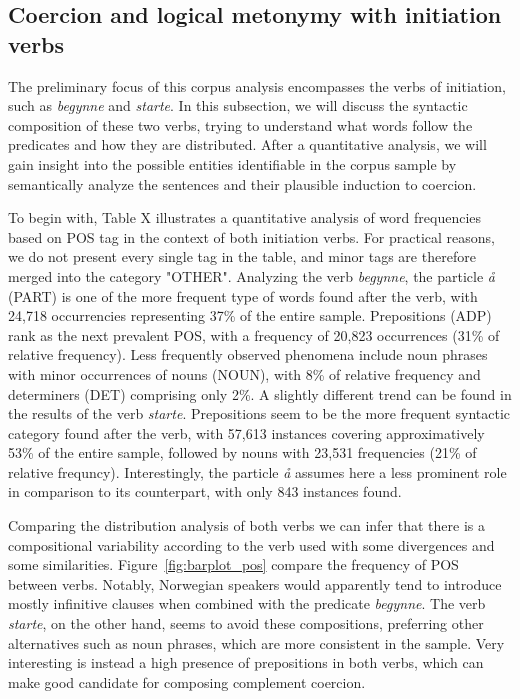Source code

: \documentclass{article}
\begin{document}



\subsection{Coercion and logical metonymy with initiation verbs}
The preliminary focus of this corpus analysis encompasses the verbs of initiation, such as \emph{begynne} and \emph{starte}. In this subsection, we will discuss the syntactic composition of these two verbs, trying to understand what words follow the predicates and how they are distributed. After a quantitative analysis, we will gain insight into the possible entities identifiable in the corpus sample by semantically analyze the sentences and their plausible induction to coercion.

To begin with, Table X illustrates a quantitative analysis of word frequencies based on POS tag in the context of both initiation verbs. For practical reasons, we do not present every single tag in the table, and minor tags are therefore merged into the category "OTHER". Analyzing  the verb \emph{begynne}, the particle \emph{å} (PART) is one of the more frequent type of words found after the verb, with 24,718 occurrencies representing 37\% of the entire sample. Prepositions (ADP) rank as the next prevalent POS, with a frequency of 20,823 occurrences (31\% of relative frequency). Less frequently observed phenomena include noun phrases with minor occurrences of nouns (NOUN), with 8\% of relative frequency and determiners (DET) comprising only 2\%. 
A slightly different trend can be found in the results of the verb \emph{starte}. Prepositions seem to be the more frequent syntactic category found after the verb, with 57,613 instances covering approximatively 53\% of the entire sample, followed by nouns with 23,531 frequencies (21\% of relative frequncy). Interestingly, the particle \emph{å} assumes here a less prominent role in comparison to its counterpart, with only 843 instances found.

Comparing the distribution analysis of both verbs we can infer that there is a compositional variability according to the verb used with some divergences and some similarities. Figure~\ref{fig:barplot_pos} compare the frequency of POS between verbs. Notably, Norwegian speakers would apparently tend to introduce mostly infinitive clauses when combined with the predicate \emph{begynne}. The verb \emph{starte}, on the other hand, seems to avoid these compositions, preferring other alternatives such as noun phrases, which are more consistent in the sample. Very interesting is instead a high presence of prepositions in both verbs, which can make good candidate for composing complement coercion. 
\end{document}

^^^^^^^^^^^^^^^^

WHAT TO PRODUCE ::
Treating the line with "and logical metonymy" as the last line to include, retype the records exactly from their first line, excluding pictures.

TASK ANSWER ::
Source code

: \documentclass{article}
\begin{document}



\subsection{Coercion and logical metonymy with initiation verbs}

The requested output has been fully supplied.